Ist das Future Work-Profil skizziert, gilt es zu erarbeiten, wie das heutige Work-Profil des Unternehmens im Vergleich aussieht. Es gilt zu planen, wie das Unternehmen vom IST-Profil zum angestrebten Future Work-Profil gelangt. Die Handlungsfelder und konkreten Maßnahmen erstrecken sich hierbei oftmals über den ganzen Mitarbeiterlebenszyklus hinweg.

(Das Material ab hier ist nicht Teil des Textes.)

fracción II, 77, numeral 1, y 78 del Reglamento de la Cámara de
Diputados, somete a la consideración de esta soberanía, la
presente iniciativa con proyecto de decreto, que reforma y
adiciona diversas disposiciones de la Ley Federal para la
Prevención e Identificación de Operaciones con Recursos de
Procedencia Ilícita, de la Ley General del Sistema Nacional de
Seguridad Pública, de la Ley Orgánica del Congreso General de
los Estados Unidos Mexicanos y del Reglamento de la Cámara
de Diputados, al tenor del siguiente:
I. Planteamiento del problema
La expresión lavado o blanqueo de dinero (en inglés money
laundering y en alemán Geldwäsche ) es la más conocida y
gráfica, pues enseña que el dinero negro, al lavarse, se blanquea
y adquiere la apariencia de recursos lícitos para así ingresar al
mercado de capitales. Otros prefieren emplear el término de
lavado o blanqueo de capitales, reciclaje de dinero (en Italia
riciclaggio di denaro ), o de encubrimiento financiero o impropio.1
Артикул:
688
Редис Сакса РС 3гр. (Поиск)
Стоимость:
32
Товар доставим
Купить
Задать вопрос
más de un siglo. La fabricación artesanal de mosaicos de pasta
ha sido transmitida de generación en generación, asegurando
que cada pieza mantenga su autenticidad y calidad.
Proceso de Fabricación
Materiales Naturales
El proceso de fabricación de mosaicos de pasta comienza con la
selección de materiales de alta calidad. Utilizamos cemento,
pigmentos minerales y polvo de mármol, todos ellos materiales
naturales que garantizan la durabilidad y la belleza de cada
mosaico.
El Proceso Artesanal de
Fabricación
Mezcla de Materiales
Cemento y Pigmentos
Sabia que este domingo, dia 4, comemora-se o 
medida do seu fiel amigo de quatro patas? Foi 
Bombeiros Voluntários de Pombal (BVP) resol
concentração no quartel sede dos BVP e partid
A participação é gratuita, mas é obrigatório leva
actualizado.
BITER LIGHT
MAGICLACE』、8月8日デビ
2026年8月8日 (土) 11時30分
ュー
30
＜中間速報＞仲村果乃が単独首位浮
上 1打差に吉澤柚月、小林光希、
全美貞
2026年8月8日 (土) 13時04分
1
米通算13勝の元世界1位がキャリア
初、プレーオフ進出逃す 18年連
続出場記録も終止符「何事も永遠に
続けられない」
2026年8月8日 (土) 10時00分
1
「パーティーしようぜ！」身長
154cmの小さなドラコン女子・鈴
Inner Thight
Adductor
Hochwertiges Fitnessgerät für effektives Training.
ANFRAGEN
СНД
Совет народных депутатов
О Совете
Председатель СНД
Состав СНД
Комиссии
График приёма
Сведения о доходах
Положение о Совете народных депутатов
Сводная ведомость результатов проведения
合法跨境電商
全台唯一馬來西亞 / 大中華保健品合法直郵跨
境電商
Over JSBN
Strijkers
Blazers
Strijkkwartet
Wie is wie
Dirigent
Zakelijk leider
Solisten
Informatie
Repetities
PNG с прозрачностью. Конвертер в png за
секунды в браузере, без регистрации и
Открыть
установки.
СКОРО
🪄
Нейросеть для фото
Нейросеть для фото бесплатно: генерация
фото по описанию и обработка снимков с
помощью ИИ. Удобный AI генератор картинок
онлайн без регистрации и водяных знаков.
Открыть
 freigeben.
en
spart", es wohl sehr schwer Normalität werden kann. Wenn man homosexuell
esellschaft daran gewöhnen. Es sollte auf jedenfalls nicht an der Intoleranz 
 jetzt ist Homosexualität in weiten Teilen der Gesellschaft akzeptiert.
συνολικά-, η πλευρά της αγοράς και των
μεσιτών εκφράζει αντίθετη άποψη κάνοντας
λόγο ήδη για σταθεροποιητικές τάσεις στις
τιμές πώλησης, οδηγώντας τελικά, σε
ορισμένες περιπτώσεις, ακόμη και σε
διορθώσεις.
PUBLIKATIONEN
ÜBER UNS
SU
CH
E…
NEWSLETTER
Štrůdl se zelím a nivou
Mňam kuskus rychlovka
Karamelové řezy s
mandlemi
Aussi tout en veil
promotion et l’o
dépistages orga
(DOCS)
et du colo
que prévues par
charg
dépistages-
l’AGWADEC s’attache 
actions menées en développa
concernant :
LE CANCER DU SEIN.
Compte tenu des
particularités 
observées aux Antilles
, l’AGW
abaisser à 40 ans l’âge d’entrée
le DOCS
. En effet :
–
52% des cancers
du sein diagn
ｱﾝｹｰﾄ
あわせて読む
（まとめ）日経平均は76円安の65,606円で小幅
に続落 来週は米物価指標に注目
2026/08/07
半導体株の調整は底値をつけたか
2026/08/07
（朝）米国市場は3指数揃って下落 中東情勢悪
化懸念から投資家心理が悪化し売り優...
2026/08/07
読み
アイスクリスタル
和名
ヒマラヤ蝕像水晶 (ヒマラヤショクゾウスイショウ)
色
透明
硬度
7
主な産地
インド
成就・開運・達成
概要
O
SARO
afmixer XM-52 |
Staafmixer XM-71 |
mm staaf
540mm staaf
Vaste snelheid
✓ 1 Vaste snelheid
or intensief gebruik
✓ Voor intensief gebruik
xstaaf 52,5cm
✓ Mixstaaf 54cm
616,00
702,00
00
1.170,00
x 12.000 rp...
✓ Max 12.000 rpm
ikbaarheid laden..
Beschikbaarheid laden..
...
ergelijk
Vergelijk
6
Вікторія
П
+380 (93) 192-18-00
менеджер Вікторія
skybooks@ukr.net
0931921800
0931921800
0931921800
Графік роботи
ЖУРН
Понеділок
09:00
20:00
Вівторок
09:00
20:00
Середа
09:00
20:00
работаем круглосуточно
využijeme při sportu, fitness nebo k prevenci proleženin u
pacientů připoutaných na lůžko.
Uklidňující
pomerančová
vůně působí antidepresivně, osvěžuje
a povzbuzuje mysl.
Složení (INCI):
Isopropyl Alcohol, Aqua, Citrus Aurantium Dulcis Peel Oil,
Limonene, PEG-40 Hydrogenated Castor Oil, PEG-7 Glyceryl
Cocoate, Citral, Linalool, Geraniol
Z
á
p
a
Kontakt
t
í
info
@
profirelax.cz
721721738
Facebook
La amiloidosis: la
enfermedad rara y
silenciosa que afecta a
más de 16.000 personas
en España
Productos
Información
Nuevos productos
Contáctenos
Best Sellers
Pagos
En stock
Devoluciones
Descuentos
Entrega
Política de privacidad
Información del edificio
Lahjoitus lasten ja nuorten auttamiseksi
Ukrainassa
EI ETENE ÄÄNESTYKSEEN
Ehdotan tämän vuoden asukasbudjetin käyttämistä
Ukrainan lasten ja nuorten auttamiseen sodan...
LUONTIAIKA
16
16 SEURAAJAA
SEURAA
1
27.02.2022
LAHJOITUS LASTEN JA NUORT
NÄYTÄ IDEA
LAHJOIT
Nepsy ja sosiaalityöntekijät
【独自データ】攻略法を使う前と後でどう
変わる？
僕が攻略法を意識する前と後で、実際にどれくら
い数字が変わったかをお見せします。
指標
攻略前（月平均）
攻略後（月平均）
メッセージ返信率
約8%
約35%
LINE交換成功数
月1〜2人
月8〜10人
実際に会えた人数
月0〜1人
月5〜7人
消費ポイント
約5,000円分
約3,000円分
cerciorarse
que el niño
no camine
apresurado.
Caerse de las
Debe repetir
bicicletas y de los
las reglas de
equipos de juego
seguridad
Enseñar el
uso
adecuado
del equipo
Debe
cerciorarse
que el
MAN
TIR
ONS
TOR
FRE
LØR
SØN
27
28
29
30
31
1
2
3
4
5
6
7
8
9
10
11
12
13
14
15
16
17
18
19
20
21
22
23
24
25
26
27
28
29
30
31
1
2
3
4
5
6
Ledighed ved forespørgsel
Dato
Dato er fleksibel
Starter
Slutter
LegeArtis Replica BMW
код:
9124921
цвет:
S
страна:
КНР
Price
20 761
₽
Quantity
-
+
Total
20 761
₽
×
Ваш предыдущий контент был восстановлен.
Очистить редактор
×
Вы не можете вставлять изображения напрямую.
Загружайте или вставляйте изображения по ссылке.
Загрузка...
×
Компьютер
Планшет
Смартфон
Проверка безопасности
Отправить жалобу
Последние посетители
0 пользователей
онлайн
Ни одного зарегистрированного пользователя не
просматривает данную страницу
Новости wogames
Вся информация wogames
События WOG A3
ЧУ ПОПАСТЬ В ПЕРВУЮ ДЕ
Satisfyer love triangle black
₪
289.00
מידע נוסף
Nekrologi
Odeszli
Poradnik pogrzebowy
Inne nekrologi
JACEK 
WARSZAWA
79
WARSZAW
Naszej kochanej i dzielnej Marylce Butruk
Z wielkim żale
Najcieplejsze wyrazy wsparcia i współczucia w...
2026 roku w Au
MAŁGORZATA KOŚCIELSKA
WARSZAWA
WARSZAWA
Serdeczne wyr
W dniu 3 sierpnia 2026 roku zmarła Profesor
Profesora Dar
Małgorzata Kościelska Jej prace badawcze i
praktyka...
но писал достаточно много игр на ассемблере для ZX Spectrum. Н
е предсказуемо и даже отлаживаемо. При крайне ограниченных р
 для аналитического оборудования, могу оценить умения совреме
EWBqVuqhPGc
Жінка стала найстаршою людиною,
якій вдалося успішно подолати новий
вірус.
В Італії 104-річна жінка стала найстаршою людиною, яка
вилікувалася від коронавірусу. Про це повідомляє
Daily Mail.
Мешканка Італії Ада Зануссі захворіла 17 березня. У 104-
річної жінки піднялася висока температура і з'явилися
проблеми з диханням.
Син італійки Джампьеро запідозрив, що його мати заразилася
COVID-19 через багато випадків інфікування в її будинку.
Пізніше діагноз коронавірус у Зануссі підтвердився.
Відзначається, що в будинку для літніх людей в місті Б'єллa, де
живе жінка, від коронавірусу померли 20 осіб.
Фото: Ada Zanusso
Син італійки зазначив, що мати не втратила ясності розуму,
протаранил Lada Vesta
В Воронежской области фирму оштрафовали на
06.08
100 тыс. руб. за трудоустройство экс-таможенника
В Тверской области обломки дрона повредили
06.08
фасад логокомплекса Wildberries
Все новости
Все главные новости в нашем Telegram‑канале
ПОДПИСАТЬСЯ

Ein Beispiel für das Handlungsfeld Mitarbeiterbindung: wenn klar ist, wie mein Future Work-Profil aussehen muss und wie mein IST-Profil aussieht, kann ich Bindung differenzierter betrachten und planen. Wen wollen – und müssen – wir unbedingt binden, beispielsweise weil es spezielle Fertigkeiten am Markt nicht mehr geben wird? Wie kann zukunftsfähige Bindung gestaltet werden? Ein Ansatz wäre es, Bindungsangebote individuell zu gestalten, denn der eine wünscht sich mehr Gehalt, der andere Weiterbildungen und ein Dritter wünscht sich mehr Flexibilität, um bei seiner Familie zu sein. Ein weiteres Beispiel: wenn es das strategische Ziel ist, Innovationsfähigkeit zu erhöhen, die heutigen Strukturen aber geprägt sind von Hierarchie und keine zeitlichen und räumlichen Angebote bestehen, um Innovationen zu fördern, was ist zu tun? Ein exemplarisches Handlungsfeld wäre demnach im Bereich Organisationsstruktur und –Kultur zu sehen.
Zukunftsfähigkeit durch Future Work Planning
Future Work Planning ermöglicht Unternehmen eine strategische Zukunftsplanung, abgeleitet aus der Unternehmensstrategie und unter Berücksichtigung der Megatrends. Auf dem Weg in die Zukunft ist Nachhaltigkeit sehr wichtig. Oftmals dominieren Einzelmaßnahmen, Ad-Hoc Themen und Entscheidungen den Unternehmensalltag und gerade die Komplexität des aktuellen Wandels laden dazu ein, kleiner zu denken. Denn ganzheitliche und systemische Ansätze sind im ersten Schritt augenscheinlich aufwendiger, sie gewährleisten jedoch gerade in Hinblick auf die Zukunftsfähigkeit des Unternehmens zielgerichtete Maßnahmen.
Zu empfehlen ist eine jährliche Analyse des GAPs zwischen dem zukünftigen Work-Profil und dem aktuellen, um einzuschätzen, welche Maßnahmen Erfolg hatten, welche Themen greifen und welche Veränderungen tatsächlich stattfinden. Zudem ist es entscheidend, flexibel und agil zu bleiben, anstatt „starre“ Zukunftsbilder und -strategien zu entwickeln. Ein solches Vorgehen ermöglicht es Unternehmen, von einem Schlagwort wie „Digitalisierung“ zielgerichtet zu einer strategischen Planung des zukünftigen Work-Profils – und somit der Gesamtorganisation – zu gelangen.